La responsabilité envers les tiers dans le domaine spatial couvre les dommages qu'un objet spatial peut causer à des tiers, qu'il s'agisse de dommages au sol lors d'une retombée, de dommages à un aéronef, ou de collisions avec d'autres satellites en orbite. Ce risque s'inscrit dans un cadre juridique international particulier, fondé sur la Convention sur la responsabilité de 1972, qui institue la responsabilité des États de lancement. En pratique, les États imposent aux opérateurs privés de souscrire une assurance de responsabilité couvrant ces dommages, comme condition d'autorisation de leurs activités.

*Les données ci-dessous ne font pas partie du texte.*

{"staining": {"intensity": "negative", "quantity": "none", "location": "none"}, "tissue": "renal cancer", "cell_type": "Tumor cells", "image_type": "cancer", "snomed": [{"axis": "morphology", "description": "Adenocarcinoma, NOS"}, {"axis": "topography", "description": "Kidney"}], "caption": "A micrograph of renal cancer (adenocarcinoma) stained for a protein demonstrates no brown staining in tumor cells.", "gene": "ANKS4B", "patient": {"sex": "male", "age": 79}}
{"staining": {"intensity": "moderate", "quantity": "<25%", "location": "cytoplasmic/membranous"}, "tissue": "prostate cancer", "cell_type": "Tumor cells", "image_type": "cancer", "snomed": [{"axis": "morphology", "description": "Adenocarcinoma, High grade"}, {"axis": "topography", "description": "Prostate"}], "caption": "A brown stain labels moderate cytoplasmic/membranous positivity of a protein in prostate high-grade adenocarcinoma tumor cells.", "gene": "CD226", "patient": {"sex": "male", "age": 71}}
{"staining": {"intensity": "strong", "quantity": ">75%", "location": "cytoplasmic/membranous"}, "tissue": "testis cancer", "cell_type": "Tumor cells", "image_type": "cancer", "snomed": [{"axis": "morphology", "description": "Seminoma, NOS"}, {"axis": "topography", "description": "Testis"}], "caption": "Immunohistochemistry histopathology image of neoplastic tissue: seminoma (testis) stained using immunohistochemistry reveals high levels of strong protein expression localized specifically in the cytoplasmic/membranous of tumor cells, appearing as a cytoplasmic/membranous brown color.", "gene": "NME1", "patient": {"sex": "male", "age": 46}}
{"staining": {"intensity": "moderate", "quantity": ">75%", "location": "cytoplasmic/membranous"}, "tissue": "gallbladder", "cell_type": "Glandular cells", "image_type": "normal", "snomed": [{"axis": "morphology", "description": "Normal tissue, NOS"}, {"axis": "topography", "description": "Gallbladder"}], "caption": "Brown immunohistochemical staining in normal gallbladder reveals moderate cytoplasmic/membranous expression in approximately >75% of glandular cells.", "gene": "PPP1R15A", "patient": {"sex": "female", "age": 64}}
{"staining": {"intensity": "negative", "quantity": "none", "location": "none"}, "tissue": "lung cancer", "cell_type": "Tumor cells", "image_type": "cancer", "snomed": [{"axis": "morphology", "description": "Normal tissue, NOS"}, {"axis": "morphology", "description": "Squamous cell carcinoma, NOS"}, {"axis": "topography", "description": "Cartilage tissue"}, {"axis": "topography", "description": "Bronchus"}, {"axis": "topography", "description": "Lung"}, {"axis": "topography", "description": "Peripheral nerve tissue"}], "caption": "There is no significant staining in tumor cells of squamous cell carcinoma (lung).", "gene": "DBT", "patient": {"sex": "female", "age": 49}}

La multiplication des satellites et des débris accroît le risque de collision en orbite et donc l'exposition de responsabilité, dans un environnement où l'établissement de la causalité et l'imputation d'un dommage sont techniquement et juridiquement complexes. Pour l'assurance, la responsabilité spatiale envers les tiers est un risque de long terme, encore peu sinistré mais à potentiel de gravité croissant, qui croise le droit international public, le droit national des autorisations et l'évolution de la congestion orbitale.
Un opérateur dont le satellite percute un satellite tiers en orbite peut voir sa responsabilité engagée, l'État de lancement étant tenu en vertu de la convention de 1972.